Texto selecionado >>
━━━━━━━━━━━━━━━━
Culpas sem memória
O escrutínio, mais do que um direito, é
uma forma de garantir transparência. E se isso é relevante para um banco
ou uma empresa, é ainda mais quando se trata de um cargo público.
O país parece estar a ser alvo de um violento surto de
esquecimento. Um ataque indiscriminado, que apanha da mesma forma
banqueiros, gestores, auditores, governantes, advogados. Um ataque
violento, mas que está longe de ser súbito. Porque não é de agora, não é
das últimas semanas, não é sequer dos anos mais recentes. É um problema
que vem de trás, de muito tempo atrás. Dos tempos em que, por exemplo,
Ricardo Salgado era presidente do Banco Espírito Santo e se esqueceu de
declarar 8,5 milhões de euros ao Fisco ou aquele presente generoso de um
amigo construtor.
Ou quando Vítor Constâncio era governador do
Portugal e não se lembra de ter sido convocado pelo governo para falar
do caso BPN, já os sinais de alerta soavam. Ou quando um secretário de
Estado do Tesouro, que durou menos tempo no lugar do que a sua falta de
memória, garantiu não se recordar de ter tentado vender ‘swaps' ao
governo português quando ainda trabalhava no Citigroup. O caso BES,
então, tem sido uma sucessão de episódios de amnésia aguda: desde o
‘chairman' da Rioforte que diz não ter tido conhecimento de uma série de
decisões relevantes para a vida da empresa (que seria um dos pilares da
ruína do grupo) até ao administrador financeiro que assumiu sem pudor
desconhecer onde parava uma parte do dinheiro. Agora foi a vez de Zeinal
Bava confessar aos deputados que não guarda memória das aplicações
ruinosas da PT no Grupo Espírito Santo. E até o primeiro-ministro parece
ter sofrido um novo e inesperado lapso de memória: depois do caso
Tecnoforma - em que disse não se recordar de ter recebido ou não
pagamentos da empresa quando era deputado em regime de exclusividade -
reconheceu agora que se esqueceu de pagar à Segurança Social porque não
sabia que era uma obrigação e porque ninguém o notificara por isso.
O
país do "não sei, não me lembro, não vi, não me contaram, não guardo
memória, não participei, não estava a par, não era da minha competência"
━━━━━━━━━━━━━━━━
Tarefas a realizar >>
• a. Indique se cada afirmação concorda com o texto sobre os esquecimentos de figuras públicas, respondendo sim ou não e citando as palavras do texto que o decidem: (i) Ricardo Salgado esqueceu-se de declarar 8,5 milhões de euros ao Fisco; (ii) o secretário de Estado do Tesouro garantiu não se recordar de ter tentado vender swaps quando trabalhava no Banco Espírito Santo; (iii) o surto de esquecimento é um problema das últimas semanas.
• b. No texto sobre os esquecimentos de figuras públicas, reescreva o trecho que vai de "Culpas sem memória" até "amigo construtor.", trocando "banqueiros" por "empresários".
Os registos constituem material independente do texto.
━━━━━━━━━━━━━━━━
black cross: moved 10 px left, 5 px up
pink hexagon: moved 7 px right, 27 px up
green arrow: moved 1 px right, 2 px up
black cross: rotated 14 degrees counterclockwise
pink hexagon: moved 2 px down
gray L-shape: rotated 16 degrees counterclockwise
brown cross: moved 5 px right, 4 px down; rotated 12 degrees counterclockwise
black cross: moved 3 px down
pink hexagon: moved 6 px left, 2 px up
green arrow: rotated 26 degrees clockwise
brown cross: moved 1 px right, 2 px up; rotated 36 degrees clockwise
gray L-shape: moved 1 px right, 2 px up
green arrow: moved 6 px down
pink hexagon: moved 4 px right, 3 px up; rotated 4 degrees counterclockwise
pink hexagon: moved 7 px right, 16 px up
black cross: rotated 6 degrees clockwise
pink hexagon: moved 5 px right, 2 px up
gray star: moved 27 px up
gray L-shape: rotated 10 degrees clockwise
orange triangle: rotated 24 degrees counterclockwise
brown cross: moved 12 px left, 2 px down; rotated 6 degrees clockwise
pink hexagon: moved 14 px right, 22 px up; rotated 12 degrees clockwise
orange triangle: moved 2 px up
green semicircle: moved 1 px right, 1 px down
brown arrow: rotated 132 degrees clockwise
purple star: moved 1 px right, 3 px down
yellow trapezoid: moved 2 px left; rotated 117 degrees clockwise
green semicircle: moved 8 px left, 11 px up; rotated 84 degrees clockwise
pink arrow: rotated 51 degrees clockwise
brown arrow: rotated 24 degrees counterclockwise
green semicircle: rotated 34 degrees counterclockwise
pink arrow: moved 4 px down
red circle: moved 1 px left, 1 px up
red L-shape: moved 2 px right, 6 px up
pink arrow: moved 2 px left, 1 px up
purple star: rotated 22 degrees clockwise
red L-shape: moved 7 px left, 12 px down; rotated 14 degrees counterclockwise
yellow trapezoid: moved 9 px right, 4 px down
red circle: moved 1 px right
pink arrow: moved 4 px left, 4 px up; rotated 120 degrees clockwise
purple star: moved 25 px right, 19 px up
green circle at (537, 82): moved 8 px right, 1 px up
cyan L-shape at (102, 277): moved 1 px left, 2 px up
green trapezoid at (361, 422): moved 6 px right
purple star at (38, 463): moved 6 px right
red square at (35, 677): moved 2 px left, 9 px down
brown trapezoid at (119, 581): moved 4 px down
━━━━━━━━━━━━━━━━
Respostas às tarefas >>
• a.
(i) Sim: "se esqueceu de declarar 8,5 milhões de euros ao Fisco".
(ii) Não: "quando ainda trabalhava no Citigroup".
(iii) Não: "não é das últimas semanas".

• b.
Culpas sem memória
O escrutínio, mais do que um direito, é
uma forma de garantir transparência. E se isso é relevante para um banco
ou uma empresa, é ainda mais quando se trata de um cargo público.
O país parece estar a ser alvo de um violento surto de
esquecimento. Um ataque indiscriminado, que apanha da mesma forma
empresários, gestores, auditores, governantes, advogados. Um ataque
violento, mas que está longe de ser súbito. Porque não é de agora, não é
das últimas semanas, não é sequer dos anos mais recentes. É um problema
que vem de trás, de muito tempo atrás. Dos tempos em que, por exemplo,
Ricardo Salgado era presidente do Banco Espírito Santo e se esqueceu de
declarar 8,5 milhões de euros ao Fisco ou aquele presente generoso de um
amigo construtor.